Gov. Rick Perry: Way back in 2010, Rick Perry and the State of Texas rejected Common Core. Here is what he said at the time:

"I will not commit Texas taxpayers to unfunded federal obligations or to the adoption of unproven, cost-prohibitive national standards and tests," Gov. Rick Perry (R) wrote in a January 13 letter to U.S. Education Secretary Arne Duncan.
Perry had made his intentions clear in November when he directed state Education Commissioner Robert Scott not to commit to adopting national standards in the state's Race to the Top grant application.

Gov. Bobby Jindal: Jindal has reversed his position on Common Core -- he now rejects it. Louisiana accepted the standards in 2010 (with bi-partisan support), but last year critics became more vocal. I'll leave it to you to decide whether Jindal reconsidered his position based on input from his constituents or simply because he has presidential aspirations. (I'm not sure the reason matters to me.)

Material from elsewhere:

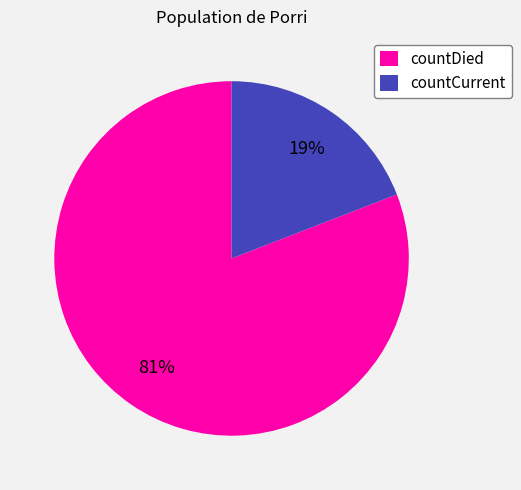

How many segments does this pie chart have?

2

Gov. Nikki Haley: Early this year, Governor Haley called for repeal of Common Core in South Carolina. Her legislature passed a bill to that effect which she signed this summer.

Gov. Susana Martinez: From what I have gleaned, Governor Martinez supports Common Core in New Mexico.

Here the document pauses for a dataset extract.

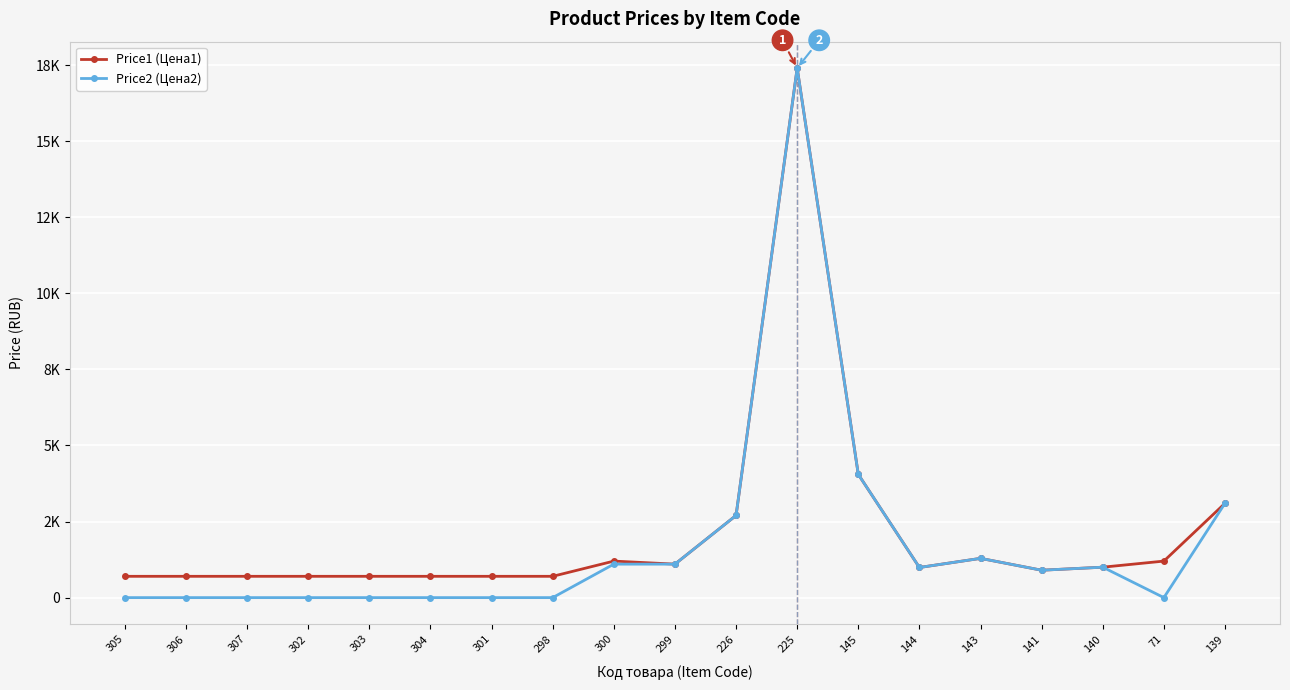

What are all the series names shown in the legend?

Price1 (Цена1), Price2 (Цена2)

Gov. Mike Pence: Although Indiana withdrew from Common Core in March of this year, critics claim that this move was more show than substance:

After dramatically withdrawing Indiana from participation in Common Core, Pence was poised to become a hero to the grassroots movement resisting this egregious bid for federal control of America's traditionally independent and locally run education system. Instead, Pence has created the illusion of quality and independence, while installing second-rate standards that are little more than Common Core rebranded.

Pence seems to be trying to walk a political tightrope to keep federal dollars flowing to his state. I'm not sure how many conservatives are buying it.

In summary, it appears that Rick Perry was an early leader in rejecting Common Core. Many of the other prospective candidates have lined up in opposition since then. One candidate (Martinez) actually supports it. And still another (Pence) seems to be trying to split the middle -- formally rejecting it while keeping the federal dollars flowing.

Is a candidate's position on Common Core a litmus test issue for you?